What would the Minister's advice be to a haulier who suspects that he has illegal immigrants in the back of his truck? Should he drive to a police station and say, "They are in the back of the truck," or should he try to tackle those people, some of whom might be armed?
This is the refrain that we constantly hear from the right hon. Member for Maidstone and The Weald and her colleagues. [HON. MEMBERS: "Answer."] If they care to be a little patient, I will tell them what the answer is. First, hauliers should check that they have the systems in place to ensure that such a situation does not arise; but then they should check before they drive on to the ferry.
The aim of the civil penalty is to encourage road hauliers to carry out effective checks on their vehicles to prevent the carriage of clandestine entrants to the United Kingdom.
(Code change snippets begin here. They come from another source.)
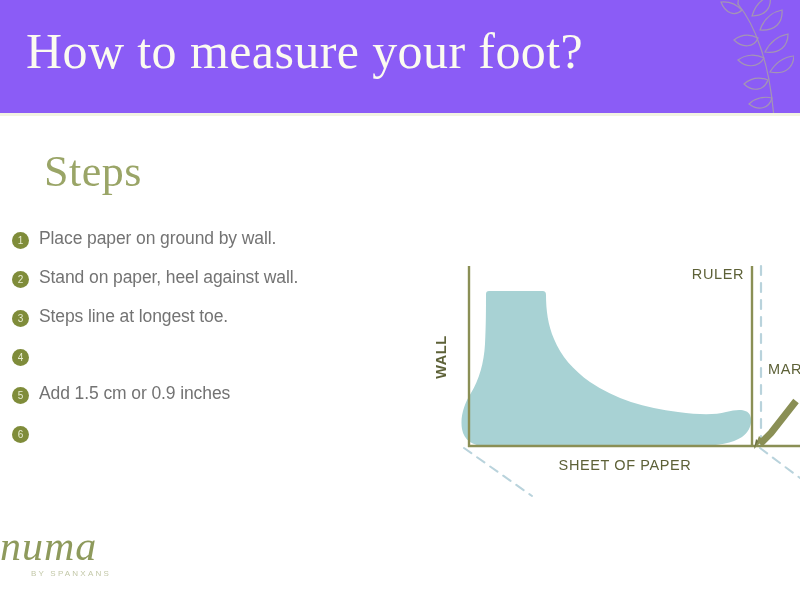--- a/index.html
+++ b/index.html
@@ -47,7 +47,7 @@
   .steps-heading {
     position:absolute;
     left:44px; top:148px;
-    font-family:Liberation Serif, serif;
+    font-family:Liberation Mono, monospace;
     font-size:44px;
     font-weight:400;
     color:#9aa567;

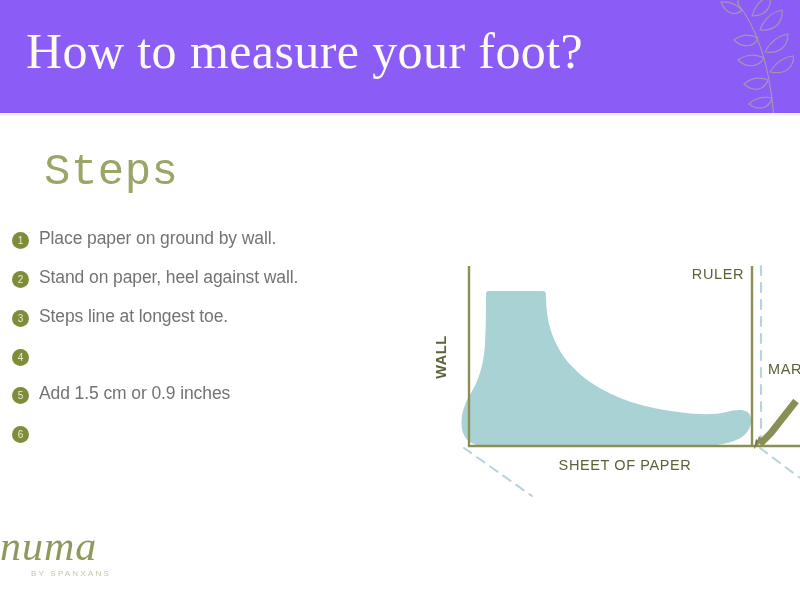--- a/index.html
+++ b/index.html
@@ -83,7 +83,7 @@
     flex:1 1 auto;
     font-size:17.5px;
     line-height:1.25;
-    color:#737373;
+    color:#be185d;
     font-weight:500;
     letter-spacing:-0.1px;
   }

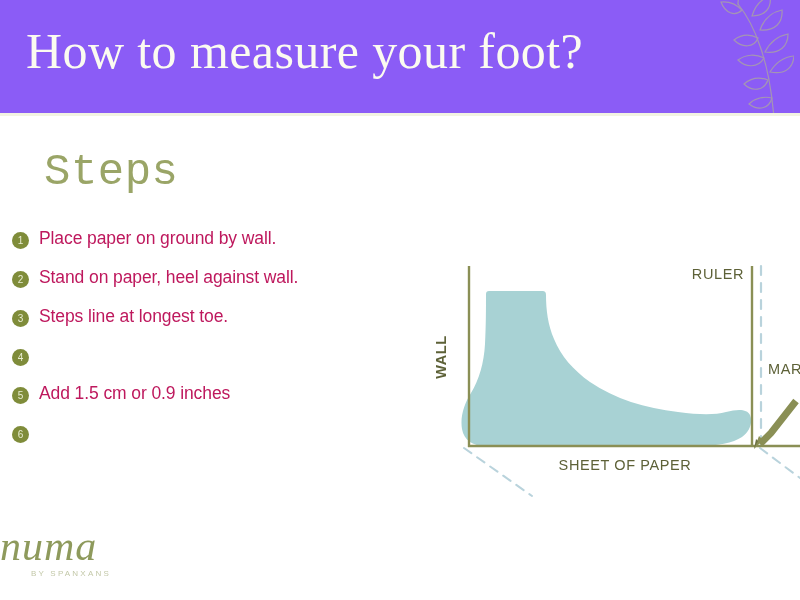--- a/index.html
+++ b/index.html
@@ -152,7 +152,7 @@
 
   <div class="step-item">
     <div class="step-num">2</div>
-    <div class="step-text">Stand on paper, heel against wall.</div>
+    <div class="step-text">Stand on paper, heel against foot.</div>
   </div>
 
   <div class="step-item">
Defences are built into the system to protect the honest and careful driver, but may I say to the right hon. Lady, the hon. Member for Mid-Bedfordshire (Mr. Sayeed) and their Opposition colleagues that their mealy mouthed opposition to this important penalty does nothing at all for the hard-pressed people of Kent or the immigration service and just goes to show why it would be so inappropriate for the Conservative party ever to hold office again.
Does the Minister share my view that those who pay money to be illegally smuggled into this country should forfeit their right to claim asylum, given that those with a real fear of persecution or who are subject to a real threat to themselves and their families simply have to come to a port of entry and make clear their wish to apply for asylum at that point?
I know of my hon. Friend's great interest in this subject, and of course he is Chairman of the Select Committee on Home Affairs. The Government are determined to do two things; first, to say that of course Britain will always uphold our international obligations; but, secondly, not to put ourselves in a position where those who engage in the absolutely illegal trade of human smuggling receive any encouragement. That is why I say to my hon. Friend that we have increased the penalty for criminal acts in this area from seven to 10 years, why we shall continue, with the immigration service, to take very firm action indeed, and why we say to all those people who are thinking of making unfounded applications, "Do not do it."